Top of Provided entries
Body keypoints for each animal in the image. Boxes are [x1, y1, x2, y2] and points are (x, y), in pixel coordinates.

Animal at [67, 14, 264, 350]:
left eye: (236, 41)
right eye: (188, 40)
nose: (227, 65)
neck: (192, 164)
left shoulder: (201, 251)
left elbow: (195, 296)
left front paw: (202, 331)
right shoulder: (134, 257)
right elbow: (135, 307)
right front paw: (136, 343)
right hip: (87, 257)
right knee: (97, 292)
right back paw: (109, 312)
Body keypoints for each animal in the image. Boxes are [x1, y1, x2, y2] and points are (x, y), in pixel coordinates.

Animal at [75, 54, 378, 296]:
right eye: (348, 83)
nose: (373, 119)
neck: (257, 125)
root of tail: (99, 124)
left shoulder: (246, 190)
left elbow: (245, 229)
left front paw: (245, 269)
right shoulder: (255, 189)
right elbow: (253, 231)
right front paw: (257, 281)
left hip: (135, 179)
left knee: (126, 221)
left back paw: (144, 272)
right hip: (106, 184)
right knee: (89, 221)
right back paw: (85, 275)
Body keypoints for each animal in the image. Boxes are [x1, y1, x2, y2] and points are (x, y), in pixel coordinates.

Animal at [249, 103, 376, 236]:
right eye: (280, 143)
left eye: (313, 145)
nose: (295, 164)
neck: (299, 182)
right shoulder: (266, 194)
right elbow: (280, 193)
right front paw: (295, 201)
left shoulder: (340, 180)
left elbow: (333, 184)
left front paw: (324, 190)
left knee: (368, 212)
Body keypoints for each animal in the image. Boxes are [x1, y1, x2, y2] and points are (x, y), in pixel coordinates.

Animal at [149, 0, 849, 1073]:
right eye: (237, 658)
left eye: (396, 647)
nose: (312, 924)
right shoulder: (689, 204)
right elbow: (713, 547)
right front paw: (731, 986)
Bottom of Provided entries
Top of Provided entries
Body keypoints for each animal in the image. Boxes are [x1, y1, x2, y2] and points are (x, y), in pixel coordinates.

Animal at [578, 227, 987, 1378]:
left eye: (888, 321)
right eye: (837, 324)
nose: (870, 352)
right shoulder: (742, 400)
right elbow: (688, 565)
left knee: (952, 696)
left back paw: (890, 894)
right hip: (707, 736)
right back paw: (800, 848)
Bottom of Provided entries
Which lines of the records above contain the word "front"? Report each one in full.

left front paw: (202, 331)
right front paw: (136, 343)
left front paw: (245, 269)
right front paw: (257, 281)
right front paw: (295, 201)
left front paw: (324, 190)
right front paw: (731, 986)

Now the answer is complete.